The lower the power generation, the stronger the desire to fix it quickly. However, if you skip checks and start working, it becomes difficult to decide what to do next if the power generation does not recover. Conversely, if you conduct thorough preliminary checks, the aim of the countermeasures becomes clear and it is easier to verify their effectiveness after improvements. It is important to treat the response to reduced power generation as a single process that includes both investigating the cause and confirming the effect after countermeasures.

Summary: Linking confirmation of power generation decline to ongoing management

When you feel that solar power generation is low, it is important not to immediately assume a fault or soiling, but to check in the order of comparison conditions, weather, shading, soiling, equipment condition, and record organization. Since generation fluctuates with solar irradiance and the seasons, judging an anomaly based only on short-term figures can lead to unnecessary actions. On the other hand, overlooking signs of decline can prolong the loss of generation opportunities.

In practice, what’s important is to break down the result of low power generation into verifiable pieces of information. We examine, in order: since when it has been low, which time periods it is low, whether the whole system or only parts are low, whether it can be explained by weather, whether there have been changes on site, and whether it matches the equipment history. Establishing this sequence makes it easier to separate natural variability, environmental factors, equipment-related factors, and measurement-related factors.

Carefully carrying out pre-improvement checks not only reduces wasted effort but also helps when explaining the situation to stakeholders. In consultations about reduced power generation, multiple parties may be involved, such as the manager, the construction company, maintenance personnel, and the facility owner. In those cases, if power generation data, site photos, inspection records, the time of occurrence, and possible causes are organized, it becomes easier to decide on the next steps. Conversely, if the information remains fragmented, rechecking and delays in decision-making are likely to occur.

Also, responding to a decline in power generation is not a one-time task. By continuously monitoring seasonal solar irradiance trends, changes in the surrounding environment, dirt accumulation, and equipment operating history, you can detect signs of decline earlier. Keeping regular records from the same perspective improves the accuracy of comparisons with the same month of the previous year and before-and-after comparisons of improvements. Formalizing the verification procedures to follow when you suspect low power output as management rules helps maintain long-term generation efficiency.

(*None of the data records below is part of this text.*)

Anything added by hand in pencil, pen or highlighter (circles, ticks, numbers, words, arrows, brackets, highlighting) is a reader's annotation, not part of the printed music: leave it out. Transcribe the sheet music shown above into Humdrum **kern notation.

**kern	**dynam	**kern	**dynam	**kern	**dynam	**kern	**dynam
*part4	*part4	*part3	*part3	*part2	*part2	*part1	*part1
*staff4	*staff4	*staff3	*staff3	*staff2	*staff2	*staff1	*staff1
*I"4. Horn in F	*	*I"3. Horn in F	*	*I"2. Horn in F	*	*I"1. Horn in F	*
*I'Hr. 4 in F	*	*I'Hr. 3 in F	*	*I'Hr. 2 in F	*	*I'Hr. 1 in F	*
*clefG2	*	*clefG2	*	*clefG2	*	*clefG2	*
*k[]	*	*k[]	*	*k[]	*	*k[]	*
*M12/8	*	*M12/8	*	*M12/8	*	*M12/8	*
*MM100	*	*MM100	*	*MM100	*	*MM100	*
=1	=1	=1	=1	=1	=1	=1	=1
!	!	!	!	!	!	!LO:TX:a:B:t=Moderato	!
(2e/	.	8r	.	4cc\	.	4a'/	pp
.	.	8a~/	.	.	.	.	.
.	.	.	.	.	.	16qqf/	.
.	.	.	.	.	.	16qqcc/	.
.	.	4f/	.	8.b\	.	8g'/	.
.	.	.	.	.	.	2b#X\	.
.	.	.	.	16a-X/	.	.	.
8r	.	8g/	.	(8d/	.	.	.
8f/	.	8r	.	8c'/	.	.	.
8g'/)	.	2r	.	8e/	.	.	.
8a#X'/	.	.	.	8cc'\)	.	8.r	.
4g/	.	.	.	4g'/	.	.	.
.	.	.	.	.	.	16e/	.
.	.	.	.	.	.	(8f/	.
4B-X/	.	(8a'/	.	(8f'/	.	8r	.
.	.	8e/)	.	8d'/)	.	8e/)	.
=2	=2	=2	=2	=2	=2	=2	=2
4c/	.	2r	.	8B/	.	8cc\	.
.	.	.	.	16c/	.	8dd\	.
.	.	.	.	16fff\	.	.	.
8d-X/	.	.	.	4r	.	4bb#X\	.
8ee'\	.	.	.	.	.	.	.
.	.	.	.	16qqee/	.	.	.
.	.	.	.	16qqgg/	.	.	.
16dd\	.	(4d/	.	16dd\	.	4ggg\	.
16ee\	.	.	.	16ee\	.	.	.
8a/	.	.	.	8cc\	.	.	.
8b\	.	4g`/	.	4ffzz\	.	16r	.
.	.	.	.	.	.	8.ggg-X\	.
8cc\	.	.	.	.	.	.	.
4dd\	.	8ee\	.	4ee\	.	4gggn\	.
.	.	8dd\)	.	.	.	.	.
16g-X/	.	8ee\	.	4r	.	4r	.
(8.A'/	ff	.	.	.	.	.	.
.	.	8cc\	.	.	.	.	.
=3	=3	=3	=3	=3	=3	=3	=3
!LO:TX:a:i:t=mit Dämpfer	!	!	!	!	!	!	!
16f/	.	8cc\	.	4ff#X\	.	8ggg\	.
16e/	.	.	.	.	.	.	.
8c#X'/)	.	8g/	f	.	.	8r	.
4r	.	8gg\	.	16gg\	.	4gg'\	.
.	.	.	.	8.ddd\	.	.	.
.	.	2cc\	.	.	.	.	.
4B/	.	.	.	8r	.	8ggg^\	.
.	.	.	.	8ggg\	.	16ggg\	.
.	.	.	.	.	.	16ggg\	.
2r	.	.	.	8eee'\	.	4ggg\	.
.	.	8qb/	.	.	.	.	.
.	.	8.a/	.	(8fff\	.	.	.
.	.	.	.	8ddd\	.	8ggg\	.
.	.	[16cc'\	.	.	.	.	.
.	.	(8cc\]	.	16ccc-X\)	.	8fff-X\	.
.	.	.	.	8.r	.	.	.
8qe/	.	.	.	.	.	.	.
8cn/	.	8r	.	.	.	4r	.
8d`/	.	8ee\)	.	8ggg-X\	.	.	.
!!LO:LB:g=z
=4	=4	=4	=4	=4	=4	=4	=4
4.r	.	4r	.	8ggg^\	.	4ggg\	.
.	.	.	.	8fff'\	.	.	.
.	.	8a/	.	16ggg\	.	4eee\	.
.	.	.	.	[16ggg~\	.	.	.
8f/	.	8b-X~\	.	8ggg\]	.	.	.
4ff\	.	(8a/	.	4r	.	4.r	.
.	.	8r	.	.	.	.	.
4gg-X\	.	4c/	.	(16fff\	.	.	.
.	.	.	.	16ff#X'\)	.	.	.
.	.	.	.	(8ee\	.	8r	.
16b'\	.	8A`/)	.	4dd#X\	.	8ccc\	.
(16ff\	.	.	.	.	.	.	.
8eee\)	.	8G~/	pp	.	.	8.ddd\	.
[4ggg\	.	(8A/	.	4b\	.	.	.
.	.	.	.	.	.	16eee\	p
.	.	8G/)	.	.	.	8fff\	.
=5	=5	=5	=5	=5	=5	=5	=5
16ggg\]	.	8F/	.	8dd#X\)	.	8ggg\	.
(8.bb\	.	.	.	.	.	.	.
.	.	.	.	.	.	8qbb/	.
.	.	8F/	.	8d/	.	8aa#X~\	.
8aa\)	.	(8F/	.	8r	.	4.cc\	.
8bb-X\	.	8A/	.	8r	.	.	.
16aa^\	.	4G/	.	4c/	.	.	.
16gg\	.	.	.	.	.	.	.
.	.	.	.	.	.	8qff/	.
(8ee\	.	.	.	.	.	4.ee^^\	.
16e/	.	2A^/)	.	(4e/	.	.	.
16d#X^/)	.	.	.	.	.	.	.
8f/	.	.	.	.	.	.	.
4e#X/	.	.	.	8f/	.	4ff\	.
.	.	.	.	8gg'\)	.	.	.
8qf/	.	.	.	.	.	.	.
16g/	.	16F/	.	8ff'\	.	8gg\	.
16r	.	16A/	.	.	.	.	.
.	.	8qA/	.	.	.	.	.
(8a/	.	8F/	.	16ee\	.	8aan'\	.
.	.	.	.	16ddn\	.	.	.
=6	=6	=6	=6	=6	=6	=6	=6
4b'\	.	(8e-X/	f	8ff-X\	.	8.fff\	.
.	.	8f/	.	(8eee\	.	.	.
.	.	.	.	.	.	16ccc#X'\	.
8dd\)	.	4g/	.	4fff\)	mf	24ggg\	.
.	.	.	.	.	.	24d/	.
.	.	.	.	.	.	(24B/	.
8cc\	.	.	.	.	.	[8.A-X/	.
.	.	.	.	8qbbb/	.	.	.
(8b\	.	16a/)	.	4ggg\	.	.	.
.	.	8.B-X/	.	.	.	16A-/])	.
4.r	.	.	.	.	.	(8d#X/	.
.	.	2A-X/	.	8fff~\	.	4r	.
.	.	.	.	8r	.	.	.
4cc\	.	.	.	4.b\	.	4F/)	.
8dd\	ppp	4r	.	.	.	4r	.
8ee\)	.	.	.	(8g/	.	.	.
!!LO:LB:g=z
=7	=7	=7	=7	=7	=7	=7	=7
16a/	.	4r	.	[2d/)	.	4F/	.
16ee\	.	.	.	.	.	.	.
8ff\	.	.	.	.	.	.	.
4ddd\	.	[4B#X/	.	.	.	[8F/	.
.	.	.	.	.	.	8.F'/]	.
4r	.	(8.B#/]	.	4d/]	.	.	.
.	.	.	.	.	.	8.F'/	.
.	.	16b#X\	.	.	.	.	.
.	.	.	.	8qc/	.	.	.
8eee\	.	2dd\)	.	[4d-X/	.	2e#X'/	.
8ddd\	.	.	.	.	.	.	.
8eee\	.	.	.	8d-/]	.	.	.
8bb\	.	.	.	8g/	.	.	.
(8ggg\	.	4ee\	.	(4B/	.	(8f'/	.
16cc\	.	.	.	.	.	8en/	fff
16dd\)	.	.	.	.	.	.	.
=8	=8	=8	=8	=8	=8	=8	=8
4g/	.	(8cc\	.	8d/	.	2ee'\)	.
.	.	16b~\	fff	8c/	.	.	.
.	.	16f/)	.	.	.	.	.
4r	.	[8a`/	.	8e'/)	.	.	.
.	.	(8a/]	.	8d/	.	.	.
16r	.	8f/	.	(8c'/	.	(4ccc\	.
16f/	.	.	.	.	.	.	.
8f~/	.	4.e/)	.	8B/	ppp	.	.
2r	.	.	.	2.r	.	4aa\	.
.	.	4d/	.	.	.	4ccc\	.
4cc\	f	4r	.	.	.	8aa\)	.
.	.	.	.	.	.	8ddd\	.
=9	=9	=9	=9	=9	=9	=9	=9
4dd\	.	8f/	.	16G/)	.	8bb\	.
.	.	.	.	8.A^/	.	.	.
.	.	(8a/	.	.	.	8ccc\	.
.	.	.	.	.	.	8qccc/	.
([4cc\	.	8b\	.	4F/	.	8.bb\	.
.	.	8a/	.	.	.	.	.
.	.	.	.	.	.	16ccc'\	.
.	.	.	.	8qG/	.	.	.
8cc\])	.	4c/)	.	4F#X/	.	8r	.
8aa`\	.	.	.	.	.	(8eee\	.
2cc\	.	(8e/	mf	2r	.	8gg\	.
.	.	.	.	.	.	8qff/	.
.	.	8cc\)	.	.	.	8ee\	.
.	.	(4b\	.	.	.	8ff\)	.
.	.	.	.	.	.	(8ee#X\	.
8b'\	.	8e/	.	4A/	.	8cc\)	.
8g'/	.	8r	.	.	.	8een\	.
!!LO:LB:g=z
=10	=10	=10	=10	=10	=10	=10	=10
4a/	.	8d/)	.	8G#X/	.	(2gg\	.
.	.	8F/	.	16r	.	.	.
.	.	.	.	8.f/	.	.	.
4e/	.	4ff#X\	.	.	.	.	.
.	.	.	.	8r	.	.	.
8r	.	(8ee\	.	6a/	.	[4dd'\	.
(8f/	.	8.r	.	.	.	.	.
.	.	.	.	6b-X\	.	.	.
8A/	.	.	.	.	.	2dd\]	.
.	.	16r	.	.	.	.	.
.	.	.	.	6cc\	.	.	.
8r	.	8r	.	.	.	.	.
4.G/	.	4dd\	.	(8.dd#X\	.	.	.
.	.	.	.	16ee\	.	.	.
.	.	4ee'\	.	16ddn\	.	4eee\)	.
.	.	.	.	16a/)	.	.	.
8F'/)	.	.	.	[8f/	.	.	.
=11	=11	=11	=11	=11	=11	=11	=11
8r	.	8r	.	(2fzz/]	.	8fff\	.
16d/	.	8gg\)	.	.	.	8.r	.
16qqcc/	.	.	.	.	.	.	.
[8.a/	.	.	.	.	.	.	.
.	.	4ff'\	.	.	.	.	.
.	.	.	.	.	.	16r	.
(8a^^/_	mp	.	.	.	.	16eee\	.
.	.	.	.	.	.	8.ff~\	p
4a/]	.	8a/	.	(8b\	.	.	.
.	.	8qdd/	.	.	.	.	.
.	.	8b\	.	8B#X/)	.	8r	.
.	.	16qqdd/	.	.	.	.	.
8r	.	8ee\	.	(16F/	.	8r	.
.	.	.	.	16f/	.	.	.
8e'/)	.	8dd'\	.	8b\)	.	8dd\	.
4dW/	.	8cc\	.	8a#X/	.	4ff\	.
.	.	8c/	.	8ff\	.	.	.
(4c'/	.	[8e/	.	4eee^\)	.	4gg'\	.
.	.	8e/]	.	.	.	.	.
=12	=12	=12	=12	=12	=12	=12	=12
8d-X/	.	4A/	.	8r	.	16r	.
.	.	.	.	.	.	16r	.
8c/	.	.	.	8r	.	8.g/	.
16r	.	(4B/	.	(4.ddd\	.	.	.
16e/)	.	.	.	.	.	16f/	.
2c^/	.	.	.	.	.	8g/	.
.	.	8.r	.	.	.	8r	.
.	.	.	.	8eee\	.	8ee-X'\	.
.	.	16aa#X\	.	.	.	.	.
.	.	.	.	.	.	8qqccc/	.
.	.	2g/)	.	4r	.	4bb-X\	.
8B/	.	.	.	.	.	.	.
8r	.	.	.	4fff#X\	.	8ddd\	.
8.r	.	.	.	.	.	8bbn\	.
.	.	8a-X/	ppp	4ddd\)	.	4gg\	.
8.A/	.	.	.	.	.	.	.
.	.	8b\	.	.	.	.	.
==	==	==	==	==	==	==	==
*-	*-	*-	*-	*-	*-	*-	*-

On-site, it is particularly effective to record not only power generation figures but also photos and location information together. If you can later check where shadows are occurring, which panels have concentrated soiling, and which area was inspected, you can reduce the chance of overlooking countermeasures. Rather than trying to determine the cause of low power generation from a single inspection, continuously accumulate power generation data, on-site conditions, and inspection history and use them to inform the next decision; this leads to more stable management.